Bacharach Institute for Rehabilitation was an inpatient and outpatient acute rehabilitation hospital with 50 beds located in the Pomona section of Galloway Township in Atlantic County, New Jersey, United States. The Bacharach Institute also included a subacute rehabilitation center called Renaissance Pavilion with 29 beds. Bacharach treated patients after strokes, spinal cord injuries, brain injuries, and other acute illnesses or traumas. In addition to the Bacharach Institute and Renaissance Pavilion in Pomona, the Bacharach Institute had fifteen physical and occupational therapy centers in South Jersey.

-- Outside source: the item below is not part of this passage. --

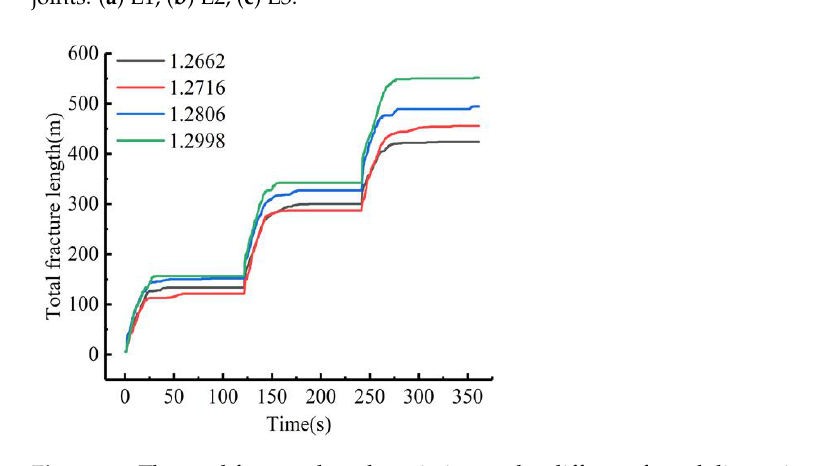
Figure 12. The total fracture length variation under different fractal dimensions of natural joints in CBM reservoirs with segmented hydraulic fractures.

In February 2023, it was announced that the hospital would close permanently; the business had been buffeted by many of the challenges that smaller independent medical providers faced in the United States healthcare system, such as upgrading technology to the latest expensive standards as well as the impact of the coronavirus pandemic. It closed on March 31, 2023, concluding its 99 years of operation. Select Medical and AtlantiCare acquired some of Bacharach's assets, with AtlantiCare taking over the main Bacharach facility which adjoined the AtlantiCare Regional Medical Center, Mainland Campus. Select Medical has said it plans to open a new rehabilitation hospital in the area once it obtains regulatory approval.

==History==
Bacharach Institute for Rehabilitation was founded in 1924 as a nonprofit hospital for children with polio. The hospital was well-regarded in its early decades, especially in attracting people from the Philadelphia area who felt the shore area was healthier than the industrialized city. The facility moved to its current location in Galloway in 1972, and pivoted away from its pediatric focus to expand to adult rehabilitative care as well.

Trends in American healthcare since 1990 have favored consolidation and large medical networks, resulting in the closure of independent providers not affiliated with a larger group. Bacharach closed in 2023, unable to maintain its finances. While the larger Select Medical group has said that they intend to open a replacement facility, there is little expectation that there will be much continuity with Bacharach: they have not transferred Bacharach's staff or made any commitments to hire many former Bacharach workers. AtlantiCare took over the main building Bacharach used, but as of 2023, it is not yet known how they will use the building.

==Renaissance Pavilion==
Renaissance Pavilion was a subacute rehabilitation center with 29 beds.

==Physical and occupational therapy==
Bacharach Institute had fifteen physical and occupational therapy centers in Atlantic City, Brigantine, Egg Harbor Township, Linwood, Pomona, Galloway, Margate, Marmora, Mays Landing, Somers Point, Cape May Court House, Ocean City, Vineland, Little Egg Harbor Township, and Manahawkin.